Investigator named city’s Latino Employee of the Year |

Investigator named city’s Latino Employee of the Year

Terri Harber
Appeal Staff Writer

Rudolfo Ramirez, this year’s Carson City Latino Employee of the Year, enjoys his work as an investigator for the District Attorney’s office.

He will be among honorees at the Salsas Gala Dinner hosted by Nevada Hispanic Services on Sept. 15. The event is part of the annual Salsa Y Salsas Festival.

“I’m so gratified for the opportunity to represent my community,” he said. “It’s a big honor for me.”

Ramirez’s fluency in English and Spanish allows him to serve as a liaison between the district attorney’s office and the Hispanic community.

Bad experiences with law enforcement in their home countries can make some immigrants leery and, sometimes, fearful about dealing with authorities.

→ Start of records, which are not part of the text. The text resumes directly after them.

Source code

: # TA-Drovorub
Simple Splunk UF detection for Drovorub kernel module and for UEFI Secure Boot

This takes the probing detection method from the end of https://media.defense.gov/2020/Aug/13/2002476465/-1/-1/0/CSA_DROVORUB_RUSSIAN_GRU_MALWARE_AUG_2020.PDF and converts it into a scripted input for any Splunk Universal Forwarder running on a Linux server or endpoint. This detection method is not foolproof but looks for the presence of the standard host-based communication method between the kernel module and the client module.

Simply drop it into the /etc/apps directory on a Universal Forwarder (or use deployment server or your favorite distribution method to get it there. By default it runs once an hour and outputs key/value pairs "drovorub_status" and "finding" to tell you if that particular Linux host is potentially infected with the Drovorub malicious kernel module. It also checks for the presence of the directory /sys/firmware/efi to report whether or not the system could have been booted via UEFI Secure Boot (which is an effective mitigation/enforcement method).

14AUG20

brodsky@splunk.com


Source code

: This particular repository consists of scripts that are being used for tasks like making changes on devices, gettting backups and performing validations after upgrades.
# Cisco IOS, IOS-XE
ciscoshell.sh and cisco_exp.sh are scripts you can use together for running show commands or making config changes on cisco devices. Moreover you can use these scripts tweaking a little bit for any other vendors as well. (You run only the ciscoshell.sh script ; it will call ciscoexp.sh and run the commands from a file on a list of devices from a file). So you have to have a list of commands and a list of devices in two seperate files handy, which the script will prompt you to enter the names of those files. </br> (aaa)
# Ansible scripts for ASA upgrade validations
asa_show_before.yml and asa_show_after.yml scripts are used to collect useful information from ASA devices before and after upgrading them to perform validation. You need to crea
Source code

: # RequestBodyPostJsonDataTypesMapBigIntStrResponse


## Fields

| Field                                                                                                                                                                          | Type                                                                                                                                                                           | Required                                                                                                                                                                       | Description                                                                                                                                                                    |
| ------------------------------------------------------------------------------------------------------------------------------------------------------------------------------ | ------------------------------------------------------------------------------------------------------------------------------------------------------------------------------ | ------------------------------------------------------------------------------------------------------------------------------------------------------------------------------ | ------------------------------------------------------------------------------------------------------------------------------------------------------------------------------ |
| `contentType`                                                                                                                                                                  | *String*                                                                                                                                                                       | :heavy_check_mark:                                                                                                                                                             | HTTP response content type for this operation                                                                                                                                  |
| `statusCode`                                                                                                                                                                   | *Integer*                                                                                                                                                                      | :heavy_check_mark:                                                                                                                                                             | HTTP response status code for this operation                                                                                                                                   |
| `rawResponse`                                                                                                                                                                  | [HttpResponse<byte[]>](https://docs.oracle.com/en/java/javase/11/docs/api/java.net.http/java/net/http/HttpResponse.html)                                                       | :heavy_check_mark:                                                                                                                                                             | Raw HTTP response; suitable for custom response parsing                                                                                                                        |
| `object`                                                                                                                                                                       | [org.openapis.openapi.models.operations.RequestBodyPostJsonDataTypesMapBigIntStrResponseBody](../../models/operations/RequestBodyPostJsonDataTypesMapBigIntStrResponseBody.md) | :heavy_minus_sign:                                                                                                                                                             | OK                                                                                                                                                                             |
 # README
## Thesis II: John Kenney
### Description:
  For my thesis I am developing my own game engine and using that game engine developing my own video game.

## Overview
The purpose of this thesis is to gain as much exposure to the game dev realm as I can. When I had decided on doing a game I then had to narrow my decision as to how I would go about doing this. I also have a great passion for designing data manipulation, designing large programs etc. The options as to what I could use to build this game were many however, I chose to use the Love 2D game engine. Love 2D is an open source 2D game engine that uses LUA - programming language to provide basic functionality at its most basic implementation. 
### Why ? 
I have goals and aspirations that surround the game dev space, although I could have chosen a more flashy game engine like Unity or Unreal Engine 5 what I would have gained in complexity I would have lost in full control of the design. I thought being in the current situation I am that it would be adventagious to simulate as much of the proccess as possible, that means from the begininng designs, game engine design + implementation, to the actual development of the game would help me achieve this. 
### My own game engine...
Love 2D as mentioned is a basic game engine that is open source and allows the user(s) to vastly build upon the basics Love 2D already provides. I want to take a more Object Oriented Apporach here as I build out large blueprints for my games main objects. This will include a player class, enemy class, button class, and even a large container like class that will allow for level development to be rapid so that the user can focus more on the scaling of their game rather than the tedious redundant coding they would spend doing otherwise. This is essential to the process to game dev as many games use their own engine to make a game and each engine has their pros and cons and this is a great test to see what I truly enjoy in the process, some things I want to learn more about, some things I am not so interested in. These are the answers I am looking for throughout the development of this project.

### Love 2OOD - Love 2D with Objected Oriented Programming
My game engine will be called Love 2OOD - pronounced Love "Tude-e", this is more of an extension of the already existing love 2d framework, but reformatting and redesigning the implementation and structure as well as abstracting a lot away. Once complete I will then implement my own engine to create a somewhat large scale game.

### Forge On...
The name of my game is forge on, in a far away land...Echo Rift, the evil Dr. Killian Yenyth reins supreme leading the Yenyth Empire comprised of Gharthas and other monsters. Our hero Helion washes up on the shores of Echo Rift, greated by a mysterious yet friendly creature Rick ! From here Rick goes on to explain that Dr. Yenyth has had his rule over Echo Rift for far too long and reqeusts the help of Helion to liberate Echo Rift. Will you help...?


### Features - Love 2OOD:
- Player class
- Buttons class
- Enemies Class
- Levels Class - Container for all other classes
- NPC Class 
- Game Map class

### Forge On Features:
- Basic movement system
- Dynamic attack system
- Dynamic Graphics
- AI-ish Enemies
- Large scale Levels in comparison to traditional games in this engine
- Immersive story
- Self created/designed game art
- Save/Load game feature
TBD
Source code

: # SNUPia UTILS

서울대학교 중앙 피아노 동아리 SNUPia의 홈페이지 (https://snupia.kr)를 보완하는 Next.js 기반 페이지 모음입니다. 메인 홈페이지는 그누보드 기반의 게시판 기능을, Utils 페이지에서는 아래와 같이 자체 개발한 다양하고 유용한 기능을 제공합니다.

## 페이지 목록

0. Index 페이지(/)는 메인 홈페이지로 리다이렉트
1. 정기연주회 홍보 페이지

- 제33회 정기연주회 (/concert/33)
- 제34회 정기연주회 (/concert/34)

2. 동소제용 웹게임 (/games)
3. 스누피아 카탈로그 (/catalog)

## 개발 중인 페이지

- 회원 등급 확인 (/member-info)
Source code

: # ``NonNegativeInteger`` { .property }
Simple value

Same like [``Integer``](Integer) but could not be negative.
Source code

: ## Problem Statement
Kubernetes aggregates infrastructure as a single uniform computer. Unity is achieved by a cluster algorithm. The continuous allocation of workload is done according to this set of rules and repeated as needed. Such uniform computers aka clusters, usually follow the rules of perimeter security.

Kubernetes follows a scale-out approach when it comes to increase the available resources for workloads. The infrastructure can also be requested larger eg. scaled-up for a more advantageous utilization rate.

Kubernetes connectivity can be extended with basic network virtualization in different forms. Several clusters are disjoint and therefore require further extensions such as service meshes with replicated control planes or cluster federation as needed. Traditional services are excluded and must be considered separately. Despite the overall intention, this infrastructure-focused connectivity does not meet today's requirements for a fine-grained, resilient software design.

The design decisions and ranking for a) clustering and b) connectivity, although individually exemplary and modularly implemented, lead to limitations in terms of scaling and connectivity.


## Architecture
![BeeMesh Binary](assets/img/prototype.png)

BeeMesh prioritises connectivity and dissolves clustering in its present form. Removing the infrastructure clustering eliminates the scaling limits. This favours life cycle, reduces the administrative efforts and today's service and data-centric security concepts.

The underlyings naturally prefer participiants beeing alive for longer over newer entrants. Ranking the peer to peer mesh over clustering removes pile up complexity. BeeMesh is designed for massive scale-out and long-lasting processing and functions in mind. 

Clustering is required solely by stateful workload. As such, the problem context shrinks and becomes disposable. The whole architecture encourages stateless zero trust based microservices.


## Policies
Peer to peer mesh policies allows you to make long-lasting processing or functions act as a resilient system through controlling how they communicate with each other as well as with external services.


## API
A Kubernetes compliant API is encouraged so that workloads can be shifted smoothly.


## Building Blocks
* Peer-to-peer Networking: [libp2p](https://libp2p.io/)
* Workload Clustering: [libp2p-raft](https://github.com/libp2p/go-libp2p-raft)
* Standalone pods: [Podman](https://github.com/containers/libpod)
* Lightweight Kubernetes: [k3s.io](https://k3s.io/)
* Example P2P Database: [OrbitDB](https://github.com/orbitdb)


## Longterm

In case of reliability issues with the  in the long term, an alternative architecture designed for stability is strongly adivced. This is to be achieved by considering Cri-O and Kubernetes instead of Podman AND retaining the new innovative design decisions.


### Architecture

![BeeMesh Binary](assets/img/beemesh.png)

“We’re really glad to have him,” said Noel Waters, district attorney.

When his efforts result in these residents getting some sort of legal satisfaction or a fair break that causes these people to gain trust in local law enforcement officials or other authorities “it’s highly rewarding,” Ramirez said.

“We need to have positiveness within our community for people to understand us, our customs and cultures,” he said.

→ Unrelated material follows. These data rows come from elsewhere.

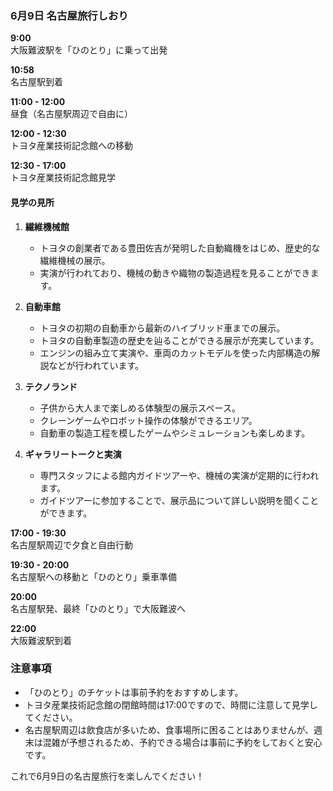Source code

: ### 6月9日 名古屋旅行しおり

**9:00**  
大阪難波駅を「ひのとり」に乗って出発

**10:58**  
名古屋駅到着

**11:00 - 12:00**  
昼食（名古屋駅周辺で自由に）

**12:00 - 12:30**  
トヨタ産業技術記念館への移動

**12:30 - 17:00**  
トヨタ産業技術記念館見学

#### 見学の見所

1. **繊維機械館**
   - トヨタの創業者である豊田佐吉が発明した自動織機をはじめ、歴史的な繊維機械の展示。
   - 実演が行われており、機械の動きや織物の製造過程を見ることができます。

2. **自動車館**
   - トヨタの初期の自動車から最新のハイブリッド車までの展示。
   - トヨタの自動車製造の歴史を辿ることができる展示が充実しています。
   - エンジンの組み立て実演や、車両のカットモデルを使った内部構造の解説などが行われています。

3. **テクノランド**
   - 子供から大人まで楽しめる体験型の展示スペース。
   - クレーンゲームやロボット操作の体験ができるエリア。
   - 自動車の製造工程を模したゲームやシミュレーションも楽しめます。

4. **ギャラリートークと実演**
   - 専門スタッフによる館内ガイドツアーや、機械の実演が定期的に行われます。
   - ガイドツアーに参加することで、展示品について詳しい説明を聞くことができます。

**17:00 - 19:30**  
名古屋駅周辺で夕食と自由行動

**19:30 - 20:00**  
名古屋駅への移動と「ひのとり」乗車準備

**20:00**  
名古屋駅発、最終「ひのとり」で大阪難波へ

**22:00**  
大阪難波駅到着

### 注意事項
- 「ひのとり」のチケットは事前予約をおすすめします。
- トヨタ産業技術記念館の閉館時間は17:00ですので、時間に注意して見学してください。
- 名古屋駅周辺は飲食店が多いため、食事場所に困ることはありませんが、週末は混雑が予想されるため、予約できる場合は事前に予約をしておくと安心です。

これで6月9日の名古屋旅行を楽しんでください！
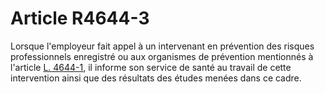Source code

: # Article R4644-3

Lorsque l'employeur fait appel à un intervenant en prévention des risques professionnels enregistré ou aux organismes de prévention mentionnés à l'article [L. 4644-1][1], il informe son service de santé au travail de cette intervention ainsi que des résultats des études menées dans ce cadre.

 [1]: /affichCodeArticle.do?cidTexte=LEGITEXT000006072050&idArticle=LEGIARTI000024391549&dateTexte=&categorieLien=cid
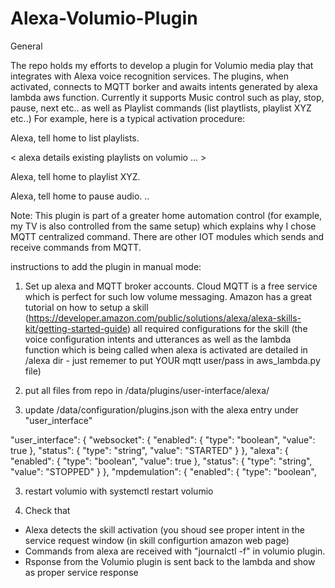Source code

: # Alexa-Volumio-Plugin

General

The repo holds my  efforts to develop a plugin for Volumio media play that integrates with Alexa voice recognition services.
The plugins, when activated, connects to MQTT borker and awaits intents generated by alexa lambda aws function.
Currently it supports Music control such as play, stop, pause, next etc.. as well as Playlist commands (list playtlists, playlist XYZ etc..)
For example, here is a typical activation procedure:

Alexa, tell home to list playlists.

< alexa details existing playlists on volumio ... > 

Alexa, tell home to playlist XYZ.

Alexa, tell home to pause audio.
..

Note: This plugin is part of a greater home automation control (for example, my TV is also controlled from the same setup) which explains why I chose MQTT centralized command. There are other IOT modules which sends and receive commands from MQTT.


instructions to add the plugin in manual mode:
1. Set up alexa and MQTT broker accounts. Cloud MQTT is a free service which is perfect for such low volume messaging. Amazon has a great tutorial on how to setup a skill (https://developer.amazon.com/public/solutions/alexa/alexa-skills-kit/getting-started-guide)
all required configurations for the skill (the voice configuration intents and utterances as well as the lambda function which is being called when alexa is activated are detailed in /alexa dir - just rememer to put YOUR mqtt user/pass in aws_lambda.py file) 

1. put all files from repo in /data/plugins/user-interface/alexa/

2. update /data/configuration/plugins.json with the alexa entry under "user_interface"


  "user_interface": {
    "websocket": {
      "enabled": {
        "type": "boolean",
        "value": true
      },
      "status": {
        "type": "string",
        "value": "STARTED"
      }
    },
    "alexa": {
      "enabled": {
        "type": "boolean",
        "value": true
      },
      "status": {
        "type": "string",
        "value": "STOPPED"
      }
    },
    "mpdemulation": {
      "enabled": {
        "type": "boolean",


3. restart volumio with 
  systemctl restart volumio


4. Check that 
- Alexa detects the skill activation (you shoud see proper intent in the service request window (in skill configurtion amazon web page)
- Commands from alexa are received with "journalctl -f" in volumio plugin.
- Rsponse from the Volumio plugin is sent back to the lambda and show as proper service response 
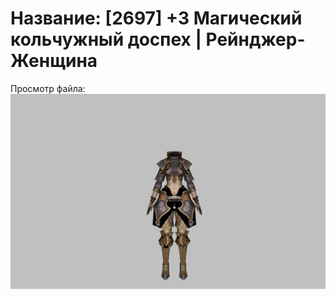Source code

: # Название: [2697] +3 Магический кольчужный доспех | Рейнджер-Женщина

Просмотр файла:
![p030002.png](p030002.png)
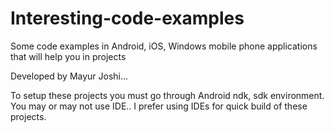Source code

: Interesting-code-examples
=========================

Some code examples in Android, iOS, Windows mobile phone applications that will help you in projects

Developed by Mayur Joshi...

To setup these projects you must go through Android ndk, sdk environment.
You may or may not use IDE..
I prefer using IDEs for quick build of these projects.
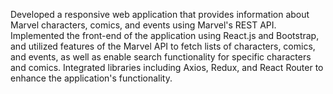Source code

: Developed a responsive web application that provides information about Marvel characters, comics, and events using Marvel's REST API. Implemented the front-end of the application using React.js and Bootstrap, and utilized features of the Marvel API to fetch lists of characters, comics, and events, as well as enable search functionality for specific characters and comics. Integrated libraries including Axios, Redux, and React Router to enhance the application's functionality.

He has worked for the city nearly two years, but has been in law enforcement for about 25 years. He came to Carson City from the district attorney’s office in Las Vegas. His first law-enforcement job was with the New Mexico state police.

He sifts through evidence to help the city determine how to pursue cases. This includes doing general research and investigative tasks and ensuring witnesses get to court to testify.

Tracking down hard-to-locate people also is a big part of his job and is especially crucial in resolving child-support cases. Skip tracing is a skill that has become more high-tech in recent years with the rise of the Internet.

He also does language interpreting in child-support court cases and serves as a translator whenever else the need arises.

Ramirez is from New Mexico’s Mesilla Valley. His uncle was the chief of police in Las Cruces. A Carson City resident, he is the father of nine children and grandfather of seven. He is the youngest of 11 children. He is the product of a blended family and is the patriarch of the same today, he said.

He also is involved with the League of United Latin American Citizens.